Seminar: Scheduling of Multi-Robot Job Shop Systems in Dynamic Environments: Mixed-Integer Programming and Constraint Programming, 8th September, 1pm
When: Thursday 8th of September, 1pm AEDT
Where: This seminar will be presented online via Zoom, RSVP here.
Speaker: Dr Mehdi Foumani
Title: Scheduling of Multi-Robot Job Shop Systems in Dynamic Environments: Mixed-Integer Programming and Constraint Programming
Abstract:
In this presentation, we investigate a dynamic scheduling problem within a job shop robotic system, wherein multiple robotic arms (Rs) are responsible for material handling in a U-shaped arrangement. Each robotic arm has access to specific machines (Ms) based on their distance in the cell layout. A part may need to be exchanged between several robots according to its process plan. For this purpose, intermediate buffers (Bs) are positioned between each pair of consecutive zones.
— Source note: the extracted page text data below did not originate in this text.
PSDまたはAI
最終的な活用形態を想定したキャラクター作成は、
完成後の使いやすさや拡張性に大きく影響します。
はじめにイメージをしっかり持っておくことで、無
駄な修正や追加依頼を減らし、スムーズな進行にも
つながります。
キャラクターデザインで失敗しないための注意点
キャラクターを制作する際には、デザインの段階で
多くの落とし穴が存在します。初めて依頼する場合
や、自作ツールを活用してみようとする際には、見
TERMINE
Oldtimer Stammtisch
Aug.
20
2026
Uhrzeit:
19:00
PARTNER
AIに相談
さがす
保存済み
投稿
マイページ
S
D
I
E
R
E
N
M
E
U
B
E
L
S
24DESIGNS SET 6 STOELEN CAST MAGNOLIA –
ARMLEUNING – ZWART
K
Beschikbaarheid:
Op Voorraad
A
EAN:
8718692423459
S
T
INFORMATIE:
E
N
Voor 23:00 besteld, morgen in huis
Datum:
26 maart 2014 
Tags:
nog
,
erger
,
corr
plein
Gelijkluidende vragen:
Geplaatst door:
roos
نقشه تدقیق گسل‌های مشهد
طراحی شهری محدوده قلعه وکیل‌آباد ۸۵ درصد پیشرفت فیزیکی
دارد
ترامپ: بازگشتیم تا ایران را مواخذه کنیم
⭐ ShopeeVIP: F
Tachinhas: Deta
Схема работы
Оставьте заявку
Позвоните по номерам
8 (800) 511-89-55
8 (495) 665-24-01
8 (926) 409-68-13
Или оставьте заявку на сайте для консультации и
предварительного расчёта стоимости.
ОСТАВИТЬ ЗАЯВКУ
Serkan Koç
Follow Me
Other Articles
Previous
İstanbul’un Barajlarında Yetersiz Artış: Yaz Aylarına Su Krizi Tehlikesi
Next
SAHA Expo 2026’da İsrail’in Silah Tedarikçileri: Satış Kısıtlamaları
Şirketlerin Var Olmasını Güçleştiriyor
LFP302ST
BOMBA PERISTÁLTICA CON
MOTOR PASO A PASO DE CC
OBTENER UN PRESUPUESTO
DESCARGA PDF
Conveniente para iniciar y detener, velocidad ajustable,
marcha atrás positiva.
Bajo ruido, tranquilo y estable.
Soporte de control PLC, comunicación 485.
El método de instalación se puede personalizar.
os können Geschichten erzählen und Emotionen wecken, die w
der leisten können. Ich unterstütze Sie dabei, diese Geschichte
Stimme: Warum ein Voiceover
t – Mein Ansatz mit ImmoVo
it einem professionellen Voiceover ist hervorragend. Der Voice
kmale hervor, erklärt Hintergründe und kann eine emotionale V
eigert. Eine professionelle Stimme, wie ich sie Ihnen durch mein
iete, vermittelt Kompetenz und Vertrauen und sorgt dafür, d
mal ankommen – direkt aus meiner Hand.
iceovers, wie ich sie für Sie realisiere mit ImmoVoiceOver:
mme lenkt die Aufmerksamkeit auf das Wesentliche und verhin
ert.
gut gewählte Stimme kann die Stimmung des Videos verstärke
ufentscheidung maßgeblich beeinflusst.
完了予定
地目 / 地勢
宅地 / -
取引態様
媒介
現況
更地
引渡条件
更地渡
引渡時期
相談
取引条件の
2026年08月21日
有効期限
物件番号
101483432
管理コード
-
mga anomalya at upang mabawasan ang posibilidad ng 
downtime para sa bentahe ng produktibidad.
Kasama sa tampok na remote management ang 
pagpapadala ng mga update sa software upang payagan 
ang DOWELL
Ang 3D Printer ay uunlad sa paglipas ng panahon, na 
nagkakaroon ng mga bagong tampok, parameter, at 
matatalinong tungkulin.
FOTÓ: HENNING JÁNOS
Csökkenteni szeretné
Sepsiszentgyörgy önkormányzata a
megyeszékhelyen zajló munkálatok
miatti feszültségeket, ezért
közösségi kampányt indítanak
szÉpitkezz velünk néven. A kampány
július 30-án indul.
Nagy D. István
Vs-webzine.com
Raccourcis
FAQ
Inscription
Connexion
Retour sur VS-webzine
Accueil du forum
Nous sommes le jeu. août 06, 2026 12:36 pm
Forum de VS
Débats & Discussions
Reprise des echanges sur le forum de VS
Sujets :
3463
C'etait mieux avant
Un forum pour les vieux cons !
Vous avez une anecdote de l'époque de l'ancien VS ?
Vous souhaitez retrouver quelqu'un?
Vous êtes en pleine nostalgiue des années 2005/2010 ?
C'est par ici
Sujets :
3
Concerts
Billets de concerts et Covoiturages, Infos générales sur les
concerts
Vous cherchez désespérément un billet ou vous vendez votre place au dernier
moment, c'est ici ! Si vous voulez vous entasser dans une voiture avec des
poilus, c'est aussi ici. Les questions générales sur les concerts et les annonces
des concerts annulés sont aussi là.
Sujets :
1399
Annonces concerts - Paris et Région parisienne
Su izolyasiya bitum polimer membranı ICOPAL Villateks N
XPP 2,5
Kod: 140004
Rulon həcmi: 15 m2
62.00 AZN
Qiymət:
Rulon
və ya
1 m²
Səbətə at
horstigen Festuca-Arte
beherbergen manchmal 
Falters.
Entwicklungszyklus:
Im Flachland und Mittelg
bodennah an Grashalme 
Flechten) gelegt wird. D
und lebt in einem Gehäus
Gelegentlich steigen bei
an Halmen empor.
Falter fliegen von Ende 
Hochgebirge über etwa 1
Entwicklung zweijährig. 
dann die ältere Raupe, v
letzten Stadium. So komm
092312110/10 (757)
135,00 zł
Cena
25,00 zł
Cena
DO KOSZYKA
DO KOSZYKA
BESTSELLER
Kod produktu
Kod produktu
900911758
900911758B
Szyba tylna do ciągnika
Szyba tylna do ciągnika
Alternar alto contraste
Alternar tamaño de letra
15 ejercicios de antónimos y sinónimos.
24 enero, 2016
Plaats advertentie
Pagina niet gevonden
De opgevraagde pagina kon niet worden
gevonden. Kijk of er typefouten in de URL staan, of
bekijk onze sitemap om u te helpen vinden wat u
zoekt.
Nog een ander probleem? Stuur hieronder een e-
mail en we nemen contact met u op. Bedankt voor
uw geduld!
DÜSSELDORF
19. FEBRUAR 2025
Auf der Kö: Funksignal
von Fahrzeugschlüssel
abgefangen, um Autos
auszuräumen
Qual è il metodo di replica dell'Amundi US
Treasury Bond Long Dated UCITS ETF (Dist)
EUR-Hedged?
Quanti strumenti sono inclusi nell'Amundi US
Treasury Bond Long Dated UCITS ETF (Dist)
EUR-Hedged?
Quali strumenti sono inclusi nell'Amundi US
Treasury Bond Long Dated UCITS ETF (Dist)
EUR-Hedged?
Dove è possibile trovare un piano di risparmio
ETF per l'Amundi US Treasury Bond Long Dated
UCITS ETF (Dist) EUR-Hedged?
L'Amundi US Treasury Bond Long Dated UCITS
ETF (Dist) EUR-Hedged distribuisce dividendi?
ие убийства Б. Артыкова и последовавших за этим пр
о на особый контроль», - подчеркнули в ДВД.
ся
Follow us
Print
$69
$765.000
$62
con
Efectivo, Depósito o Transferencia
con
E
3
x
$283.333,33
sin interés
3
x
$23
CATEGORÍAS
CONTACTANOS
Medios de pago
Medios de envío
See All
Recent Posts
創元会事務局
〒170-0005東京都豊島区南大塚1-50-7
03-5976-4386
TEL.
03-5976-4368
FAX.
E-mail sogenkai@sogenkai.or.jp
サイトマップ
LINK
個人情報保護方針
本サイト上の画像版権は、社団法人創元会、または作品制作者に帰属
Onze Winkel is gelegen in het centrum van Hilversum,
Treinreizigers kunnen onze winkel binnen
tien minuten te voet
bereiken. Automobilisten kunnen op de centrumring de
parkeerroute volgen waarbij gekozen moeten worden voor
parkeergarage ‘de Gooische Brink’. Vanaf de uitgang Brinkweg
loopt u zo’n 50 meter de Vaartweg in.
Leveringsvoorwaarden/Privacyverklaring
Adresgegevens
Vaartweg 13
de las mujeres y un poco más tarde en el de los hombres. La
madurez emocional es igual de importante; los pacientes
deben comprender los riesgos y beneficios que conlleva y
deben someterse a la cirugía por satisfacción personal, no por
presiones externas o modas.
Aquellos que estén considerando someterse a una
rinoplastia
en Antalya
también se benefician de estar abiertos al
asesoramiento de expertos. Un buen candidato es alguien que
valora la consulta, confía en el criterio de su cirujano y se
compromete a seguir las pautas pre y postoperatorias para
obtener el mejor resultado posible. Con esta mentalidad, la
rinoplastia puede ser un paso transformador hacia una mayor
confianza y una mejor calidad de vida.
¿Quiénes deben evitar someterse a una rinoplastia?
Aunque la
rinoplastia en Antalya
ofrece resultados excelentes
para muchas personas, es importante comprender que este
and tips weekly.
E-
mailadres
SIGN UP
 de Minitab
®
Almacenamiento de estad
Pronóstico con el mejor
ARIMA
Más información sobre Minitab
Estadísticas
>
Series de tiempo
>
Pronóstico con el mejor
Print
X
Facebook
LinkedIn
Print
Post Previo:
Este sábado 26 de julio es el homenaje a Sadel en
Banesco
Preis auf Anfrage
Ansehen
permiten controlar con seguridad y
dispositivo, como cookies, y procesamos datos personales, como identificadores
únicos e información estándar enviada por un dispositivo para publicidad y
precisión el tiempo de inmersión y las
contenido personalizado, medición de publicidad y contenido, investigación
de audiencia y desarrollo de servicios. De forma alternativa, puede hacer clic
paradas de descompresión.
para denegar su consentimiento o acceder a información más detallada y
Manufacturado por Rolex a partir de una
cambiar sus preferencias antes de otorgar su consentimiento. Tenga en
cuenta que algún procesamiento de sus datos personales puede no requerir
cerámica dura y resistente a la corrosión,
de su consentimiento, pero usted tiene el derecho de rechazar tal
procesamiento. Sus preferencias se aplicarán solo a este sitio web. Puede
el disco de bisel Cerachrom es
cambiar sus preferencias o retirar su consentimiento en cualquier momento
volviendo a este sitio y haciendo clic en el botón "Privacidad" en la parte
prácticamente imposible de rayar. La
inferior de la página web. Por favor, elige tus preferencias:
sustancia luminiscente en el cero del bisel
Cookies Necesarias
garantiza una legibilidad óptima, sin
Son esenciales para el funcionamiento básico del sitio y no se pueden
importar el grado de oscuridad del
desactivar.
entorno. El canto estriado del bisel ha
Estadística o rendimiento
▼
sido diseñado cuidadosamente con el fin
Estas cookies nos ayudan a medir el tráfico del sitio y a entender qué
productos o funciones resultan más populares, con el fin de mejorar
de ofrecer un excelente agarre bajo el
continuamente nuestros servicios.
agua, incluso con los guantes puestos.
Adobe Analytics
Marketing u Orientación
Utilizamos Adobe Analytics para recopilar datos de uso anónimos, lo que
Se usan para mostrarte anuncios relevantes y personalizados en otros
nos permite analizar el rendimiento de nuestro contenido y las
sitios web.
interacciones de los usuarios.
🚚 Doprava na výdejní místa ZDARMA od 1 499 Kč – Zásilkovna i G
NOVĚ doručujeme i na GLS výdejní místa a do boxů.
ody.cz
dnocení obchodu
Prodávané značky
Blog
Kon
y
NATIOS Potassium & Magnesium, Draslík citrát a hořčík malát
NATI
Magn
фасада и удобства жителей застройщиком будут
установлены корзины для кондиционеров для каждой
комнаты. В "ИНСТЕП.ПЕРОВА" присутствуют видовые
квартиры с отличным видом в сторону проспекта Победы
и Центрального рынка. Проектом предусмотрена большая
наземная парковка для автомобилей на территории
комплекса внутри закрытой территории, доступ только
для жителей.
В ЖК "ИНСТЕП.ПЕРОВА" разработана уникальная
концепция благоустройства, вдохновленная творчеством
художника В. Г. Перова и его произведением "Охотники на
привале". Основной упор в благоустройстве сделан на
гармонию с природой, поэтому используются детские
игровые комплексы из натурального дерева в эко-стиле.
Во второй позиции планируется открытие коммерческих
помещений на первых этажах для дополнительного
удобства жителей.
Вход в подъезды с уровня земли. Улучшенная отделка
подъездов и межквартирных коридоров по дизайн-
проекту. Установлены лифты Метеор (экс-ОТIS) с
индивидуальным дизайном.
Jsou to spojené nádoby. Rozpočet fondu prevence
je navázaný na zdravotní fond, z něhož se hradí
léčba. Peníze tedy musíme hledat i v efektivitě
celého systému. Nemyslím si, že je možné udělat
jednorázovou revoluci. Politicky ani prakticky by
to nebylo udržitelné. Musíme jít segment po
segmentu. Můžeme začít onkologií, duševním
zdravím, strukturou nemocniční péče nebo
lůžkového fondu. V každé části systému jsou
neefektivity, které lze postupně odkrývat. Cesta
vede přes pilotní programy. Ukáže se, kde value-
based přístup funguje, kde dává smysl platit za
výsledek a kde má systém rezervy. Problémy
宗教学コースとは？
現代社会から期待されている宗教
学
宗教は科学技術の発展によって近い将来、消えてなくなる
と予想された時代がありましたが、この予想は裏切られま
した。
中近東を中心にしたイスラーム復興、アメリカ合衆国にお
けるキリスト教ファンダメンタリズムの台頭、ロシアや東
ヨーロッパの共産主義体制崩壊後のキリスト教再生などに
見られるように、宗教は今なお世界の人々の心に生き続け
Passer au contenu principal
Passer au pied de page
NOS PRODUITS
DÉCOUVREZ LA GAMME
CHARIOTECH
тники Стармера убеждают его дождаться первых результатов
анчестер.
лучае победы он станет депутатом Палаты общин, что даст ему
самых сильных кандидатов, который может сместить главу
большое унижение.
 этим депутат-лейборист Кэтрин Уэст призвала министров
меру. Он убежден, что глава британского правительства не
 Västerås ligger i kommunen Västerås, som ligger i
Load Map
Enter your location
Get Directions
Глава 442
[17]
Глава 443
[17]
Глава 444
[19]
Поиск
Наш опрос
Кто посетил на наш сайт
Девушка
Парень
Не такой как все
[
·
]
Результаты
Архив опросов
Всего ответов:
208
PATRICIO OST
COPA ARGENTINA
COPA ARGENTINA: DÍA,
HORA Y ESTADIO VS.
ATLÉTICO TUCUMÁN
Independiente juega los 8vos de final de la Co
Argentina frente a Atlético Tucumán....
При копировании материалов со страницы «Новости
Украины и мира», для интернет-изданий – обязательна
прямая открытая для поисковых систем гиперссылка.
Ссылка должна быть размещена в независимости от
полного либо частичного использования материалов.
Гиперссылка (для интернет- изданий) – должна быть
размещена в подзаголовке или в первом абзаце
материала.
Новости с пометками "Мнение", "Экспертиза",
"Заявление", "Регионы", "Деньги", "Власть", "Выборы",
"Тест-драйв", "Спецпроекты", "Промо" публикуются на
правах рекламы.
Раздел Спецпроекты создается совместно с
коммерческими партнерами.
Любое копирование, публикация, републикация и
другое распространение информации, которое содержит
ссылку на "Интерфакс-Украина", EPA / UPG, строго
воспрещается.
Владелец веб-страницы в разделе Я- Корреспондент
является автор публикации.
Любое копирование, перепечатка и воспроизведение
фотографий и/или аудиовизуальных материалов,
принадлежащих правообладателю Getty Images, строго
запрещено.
In addition, new jobs arrive at unpredictable times, which in turn necessitates rescheduling taking the system’s current state into account. To tackle this problem, firstly, a Mixed-Integer Programming (MIP) model is devised. Secondly, three distinct Speed-up Constraints derived from the problem’s inherent characteristics are designed and implemented to accelerate the MIP model’s solving procedure. Afterward, the problem is formulated using Constraint Programming (CP) approach. The performance of the CP model and the MIP model are compared through solving various random instances. Finally, an analysis is performed on the buffers’ pick-up criterion, rescheduling priorities, and robots’ speed and energy consumption.
Bio:
Mehdi Foumani is a senior research fellow in the Australian Centre for Field Robotics, University of Sydney. His work explores how heuristic procedures and algorithms can help mine optimisation. His interest is in methods for solving scheduling optimisation programs in practice. Before joining the University of Sydney, he has worked as a research fellow in the University of Melbourne mainly in the area of sustainable transport and logistics.